If you have recently been named as a trustee upon the death of a loved one, or a family member has asked you to take on the responsibility in the event of their death, you probably have a lot of questions. It is a big responsibility in many ways, but you were picked for a reason. You are a trustee because, put simply, they trust you.
There are a few things that you need to know right away. Here is a guide to what you need to do to be sure that you are up to the task that you have been trusted to do. You may also want to have your own attorney, simply for consultation, just to make sure that you are doing everything correctly.
The first thing to do
When you are named as a trustee, the most important first task is to read and understand the trust documents. Every trust is created for a specific purpose, and you will be tasked with making sure that this happens. Key items include:
- All beneficiaries of the trust. Usually, it is the children of the person who has set up the trust in their will, but it may include other family members, pets, or charities.
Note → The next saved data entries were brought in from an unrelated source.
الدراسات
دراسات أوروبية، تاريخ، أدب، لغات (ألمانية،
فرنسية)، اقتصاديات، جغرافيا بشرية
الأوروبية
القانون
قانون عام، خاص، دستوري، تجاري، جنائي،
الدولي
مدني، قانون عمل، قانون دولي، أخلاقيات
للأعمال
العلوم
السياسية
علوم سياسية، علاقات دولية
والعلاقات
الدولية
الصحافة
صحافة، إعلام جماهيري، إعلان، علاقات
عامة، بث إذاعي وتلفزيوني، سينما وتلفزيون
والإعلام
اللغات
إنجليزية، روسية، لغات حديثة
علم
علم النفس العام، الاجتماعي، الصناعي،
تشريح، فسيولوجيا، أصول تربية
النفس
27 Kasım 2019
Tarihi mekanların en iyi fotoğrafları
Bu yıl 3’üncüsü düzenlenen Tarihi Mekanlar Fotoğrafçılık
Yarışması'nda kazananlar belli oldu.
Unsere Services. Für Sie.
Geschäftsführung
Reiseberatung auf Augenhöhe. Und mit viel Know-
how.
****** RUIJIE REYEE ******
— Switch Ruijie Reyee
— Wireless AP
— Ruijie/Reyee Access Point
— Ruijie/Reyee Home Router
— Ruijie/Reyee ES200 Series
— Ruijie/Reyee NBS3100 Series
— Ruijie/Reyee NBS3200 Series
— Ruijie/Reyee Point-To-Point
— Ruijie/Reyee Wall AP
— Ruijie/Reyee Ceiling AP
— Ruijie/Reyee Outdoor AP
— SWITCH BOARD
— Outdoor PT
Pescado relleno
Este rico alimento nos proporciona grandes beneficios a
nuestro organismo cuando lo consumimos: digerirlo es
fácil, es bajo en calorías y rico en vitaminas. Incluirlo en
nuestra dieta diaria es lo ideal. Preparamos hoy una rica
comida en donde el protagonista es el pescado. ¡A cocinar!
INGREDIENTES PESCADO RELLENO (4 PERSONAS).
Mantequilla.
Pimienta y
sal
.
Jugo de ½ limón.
- Any co-trustees or administrators. You are probably not alone in the administration of this trust. A bank or law firm may be named as a co-trustee or an independent investment advisor. In all such cases, you will need to talk with them, as they are the professionals.
- The assets of the trust. Very often insurance policies are put into trusts to be paid out to surviving children or other beneficiaries. But if there is a sum of money or a business, it’s important to note what you will be administering.
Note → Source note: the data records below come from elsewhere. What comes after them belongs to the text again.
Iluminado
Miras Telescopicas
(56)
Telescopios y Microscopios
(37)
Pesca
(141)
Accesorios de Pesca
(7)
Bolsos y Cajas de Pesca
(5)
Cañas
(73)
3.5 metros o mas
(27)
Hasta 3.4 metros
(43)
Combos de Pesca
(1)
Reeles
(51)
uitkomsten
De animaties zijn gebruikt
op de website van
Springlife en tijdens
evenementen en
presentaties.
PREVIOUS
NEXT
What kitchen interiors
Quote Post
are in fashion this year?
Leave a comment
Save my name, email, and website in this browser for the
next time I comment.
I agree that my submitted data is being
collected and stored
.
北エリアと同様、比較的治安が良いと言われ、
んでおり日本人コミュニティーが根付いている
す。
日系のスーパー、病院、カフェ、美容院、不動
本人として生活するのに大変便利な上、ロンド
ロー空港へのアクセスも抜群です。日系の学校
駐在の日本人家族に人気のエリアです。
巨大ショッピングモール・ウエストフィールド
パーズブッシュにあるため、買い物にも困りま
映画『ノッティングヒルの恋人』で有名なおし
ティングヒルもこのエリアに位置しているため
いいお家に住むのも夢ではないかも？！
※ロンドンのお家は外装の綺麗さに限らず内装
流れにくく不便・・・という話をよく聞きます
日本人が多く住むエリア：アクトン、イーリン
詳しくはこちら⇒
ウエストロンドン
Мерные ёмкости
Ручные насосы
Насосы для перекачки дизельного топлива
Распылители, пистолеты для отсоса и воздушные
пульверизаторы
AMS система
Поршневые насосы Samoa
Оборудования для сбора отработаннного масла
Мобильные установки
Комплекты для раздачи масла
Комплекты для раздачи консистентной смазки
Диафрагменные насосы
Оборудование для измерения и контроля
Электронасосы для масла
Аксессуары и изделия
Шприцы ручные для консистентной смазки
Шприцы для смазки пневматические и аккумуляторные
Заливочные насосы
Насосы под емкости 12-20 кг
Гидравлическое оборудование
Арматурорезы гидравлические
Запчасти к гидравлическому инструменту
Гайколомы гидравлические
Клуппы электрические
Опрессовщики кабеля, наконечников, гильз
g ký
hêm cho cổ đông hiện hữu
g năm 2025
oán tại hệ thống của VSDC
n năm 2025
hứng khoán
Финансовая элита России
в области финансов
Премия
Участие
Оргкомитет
- The term of the trust. Many trusts have a specific expiration date, such as when the child turns 25 years old or the beloved animal dies. At that date, any remaining money will go to whatever is specified by the trust.
There is a lot to know, but these are the basics. As a trustee, you are being asked ti execute a very specific set of instructions and you need to understand them.
What is your job?
Primarily, you are being trusted to be organized, execute the plan, and keep good records. That is pretty much it as a trustee.
You may be entitled to some compensation for your work, but in many cases where a family member has asked you to be a trustee it is because you are expected to do it for love.
Any further questions?
There are certainly going to be more questions as you get into the operation of the trust. It is very wise to at least consult with an attorney experienced in trust administration, if for no other reason than your own peace of mind. It can be the attorney who drafted the trust, but you may feel more comfortable with another opinion to be sure that you are doing what you were asked to do.
It is a great honor to be a trustee for a loved one, and you want to take it very seriously. It’s not that difficult, but you do have to pay attention to details. Don’t be afraid to ask for help and remember what the trust is for and you will do well. Always remember, they trusted you for a reason.